-- Texte étudié --
━━━━━━━━━━━━━━━━━━━━

Il est finalement assez étonnant de constater que cette vérité est comprise par des gens qui ne connaissent probablement pas la juste morale catholique à ce sujet. Toutefois, malgré l’évident bon sens de ces déclarations, la désorientation morale est tellement généralisée que l’avis d’un théologien catholique nous semble nécessaire pour retrouver les critères moraux de base, indispensables pour distinguer entre une action légitime et une action illégitime.
L’AVIS DU THÉOLOGIEN CATHOLIQUE
La déclaration de Madame Chaabane rejoint exactement ce que l’abbé Georges de Nantes, notre Père fondateur, expliquait au moment de la guerre d’Algérie, dans des articles de l’Ordre français (n° 6, d’octobre-novembre 1956, n° 14 de septembre 1957, n° 15 d’octobre et n° 16 de novembre). En présence d’une insurrection révolutionnaire menaçant la paix et l’existence même des départements français d’Algérie où vivait « une communauté historique », notre Père justifia en moraliste vraiment catholique l’usage de la force par l’État français et par l’armée française, afin de mettre les rebelles hors d’état de nuire, et de ramener l’ordre dans la partie du territoire national menacée par l’insurrection. En théologien, l’abbé de Nantes réfuta la déclaration des évêques de France prétendant « condamner la violence d’où qu’elle vienne ». Notre Père expliquait alors qu’il est profondément immoral d’identifier l’emploi de la violence par l’État à la violence des terroristes, et de réduire la valeur morale de l’un à celle de l’autre. Lorsque l’État fait usage de la force pour maintenir l’ordre dans la nation, il est parfaitement dans son droit, contrairement aux terroristes.
En outre, l’abbé de Nantes expliqua à ses paroissiens de Villemaur-sur-Vanne, comme jadis le bienheureux Charles de Foucauld à ses correspondants, que pour avoir méprisé cet avis, la France aurait bientôt à lutter contre le terrorisme sur son territoire métropolitain. Bachar el-Assad a parlé comme lui en stigmatisant le soutien du gouvernement français au terrorisme islamiste et en le mettant en garde contre les conséquences de cette politique irresponsable. Pour avoir tenu ce langage de vérité, l’abbé de Nantes fut injustement sanctionné par son évêque, sans aucun jugement préalable. Comment s’étonner, dès lors, que les catholiques et a fortiori nos démocraties occidentales, se fourvoient aujourd’hui complètement dans l’appréciation de la politique menée par le président syrien ?
UN USAGE EXAGÉRÉ DE LA FORCE ?

━━━━━━━━━━━━━━━━━━━━

-- À faire --
**A.** D'après le texte étudié, pourquoi faut-il recourir à l'avis d'un théologien catholique ? Répondez en une à trois phrases.
**B.** Rédigez la suite du texte étudié sur l'usage de la force par l'État, en commençant juste après l'intertitre « UN USAGE EXAGÉRÉ DE LA FORCE ? ».

-- Données disponibles --
━━━━━━━━━━━━━━━━━━━━

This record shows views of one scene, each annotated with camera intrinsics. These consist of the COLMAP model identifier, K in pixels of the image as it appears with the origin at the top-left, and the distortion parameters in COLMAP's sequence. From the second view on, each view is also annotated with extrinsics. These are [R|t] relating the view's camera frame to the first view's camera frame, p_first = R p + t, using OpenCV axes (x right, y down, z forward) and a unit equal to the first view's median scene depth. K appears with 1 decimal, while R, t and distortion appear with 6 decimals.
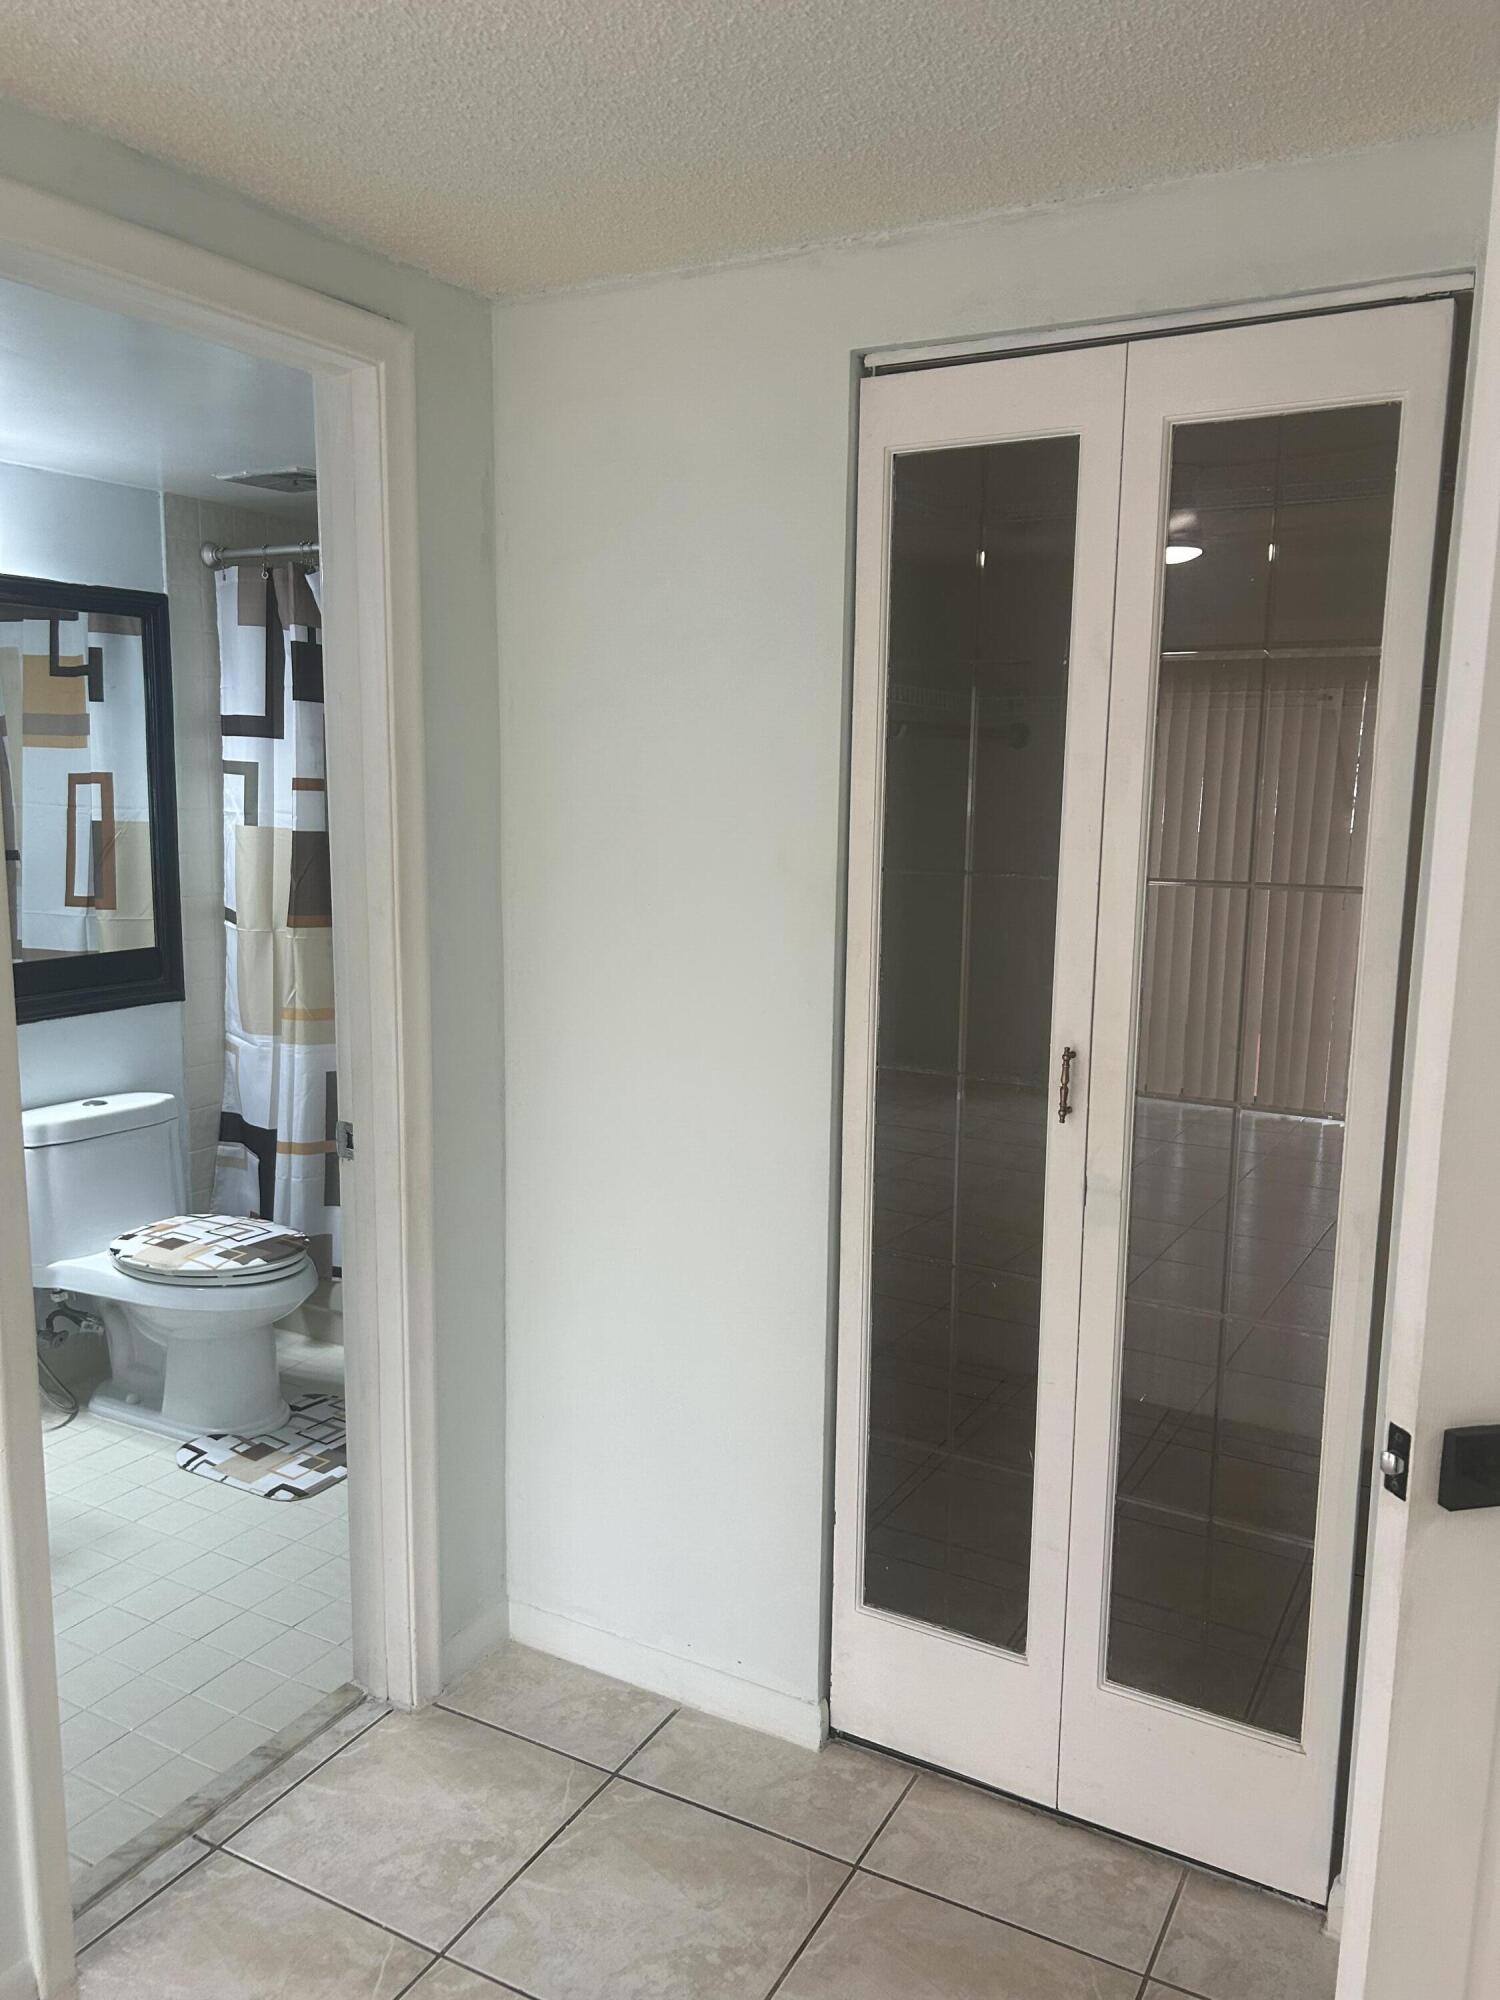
lens RADIAL K [[1491.9, 0, 750.0], [0, 1491.9, 1000.0], [0, 0, 1]] dist [0.024367, -0.000732]
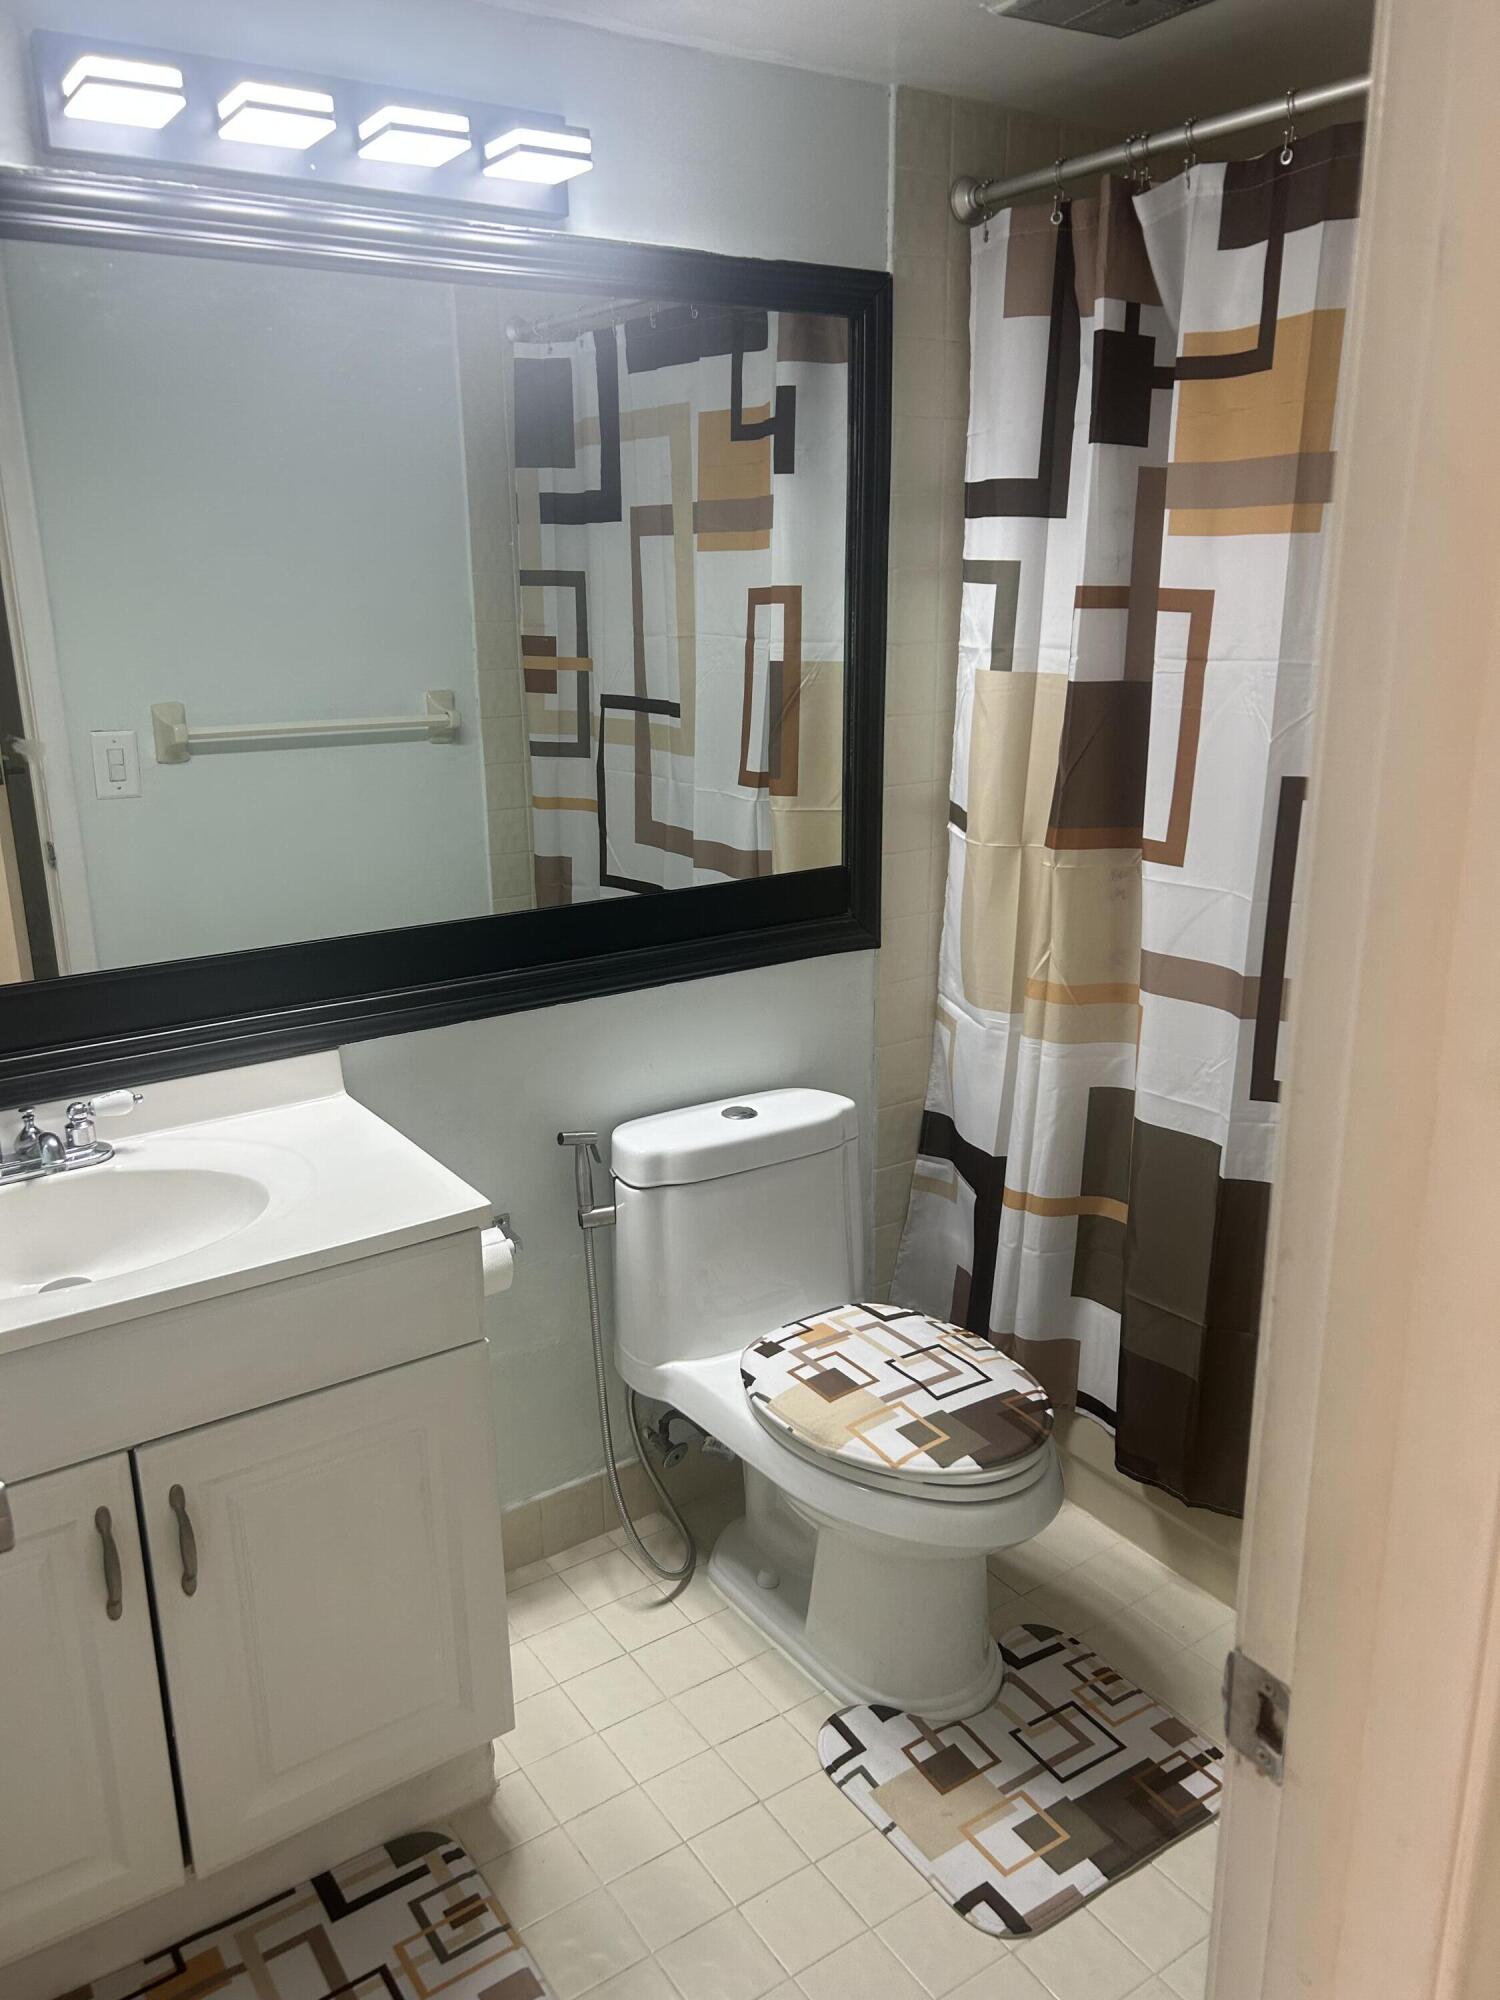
lens RADIAL K [[1566.5, 0, 750.0], [0, 1566.5, 1000.0], [0, 0, 1]] dist [0.007772, -0.005753]
pose [[0.894810, 0.094826, -0.436260, -0.140648], [-0.047638, 0.991884, 0.117887, -0.056082], [0.443898, -0.084704, 0.892065, 0.395102]]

━━━━━━━━━━━━━━━━━━━━

-- Réponses dans l'ordre --
**A.** Malgré le bon sens évident des déclarations citées, la désorientation morale est si généralisée que l'avis d'un théologien catholique paraît nécessaire pour retrouver les critères moraux de base. Ces critères sont indispensables pour distinguer une action légitime d'une action illégitime.

**B.**
Une fois établie la moralité de la répression menée par l’État, ne doit-on pas, tout de même, « déplorer la brutalité de la répression » ? Pour répondre à cette question, il est d’abord nécessaire de rappeler que l’État national est seul responsable et juge souverain en cette matière ; personne d’autre n’est habilité à porter un tel jugement. En Chrétienté, l’on pouvait certes porter une plainte devant le Souverain Pontife afin qu’il dirime un conflit ; des pays font appel, encore aujourd’hui, à la médiation du Vatican. Mais en aucun cas l’ONU ne saurait être tenue pour compétente, malgré la quincaillerie à prétention juridique dénommée « responsabilité de protéger », qui n’est rien d’autre qu’un “ droit ” d’ingérence mal déguisé. Redisons-le : jamais l’idéologie maçonnique onusienne se prétendant supérieure à la souveraineté des États ne pourra avoir de véritable légitimité. En réalité, le montage pseudo-juridique du devoir d’ingérence est un concept maçonnique introduit par l’internationale des néoconservateurs pour conférer un habillage “ légal ” à leurs entreprises de renversement de pouvoirs politiques légitimes.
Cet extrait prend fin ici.